═══ Excerpt

Not-withstanding, it is an awesome PC Monitor.


----------



## john_the_ultimate (Feb 15, 2008)

As I had said the monitor come pre-callibrated but still if you need there is load of setting for you to play with. And yes viewing 16:9 content doe have black bars on top and bottom but this is common.
Image at it's native resolution is sharp and it scales the image perfectly at resolutions other than it's native one. Tried 720p at fullscreen "stretched" and it looks good. Games at 1440*900 and 1680*1050, the picture does loose some of its sharpness but is very much playable (doesn't strain your eyes). 
Ans yes having other inputs would have been great. *BTW, it is HDCP compliant.*
I'll be getting a external TV tuner in a few days time, let's see how this monitor performs then.


----------



## vivekbabbudelhi (Feb 15, 2008)

nice pics there john

BTW which external tv tuner are u getting john

no back light bleeding means serious business


----------



## john_the_ultimate (Feb 16, 2008)

Yes vivek, no backlight bleeding is excellent. I did see one having DVI output, don't remember the model but it was from frontech.


----------



## ashok jain (Feb 17, 2008)

══════
═══ Supplied entries

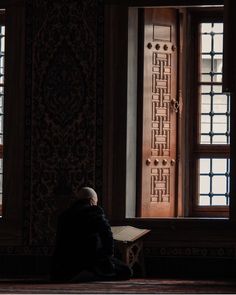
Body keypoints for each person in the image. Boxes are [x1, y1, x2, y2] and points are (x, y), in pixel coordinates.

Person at [51, 187, 132, 282]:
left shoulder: (64, 215)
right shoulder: (94, 212)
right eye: (95, 202)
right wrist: (108, 261)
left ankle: (76, 274)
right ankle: (90, 274)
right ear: (91, 200)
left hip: (64, 265)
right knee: (126, 271)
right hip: (88, 261)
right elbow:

══════

(Exercise aim): In the monitor discussion, what appears when 16:9 content is viewed on the monitor? This data comes from a separate source, unrelated to the monitor discussion.

(Reply): Black bars appear on the top and bottom.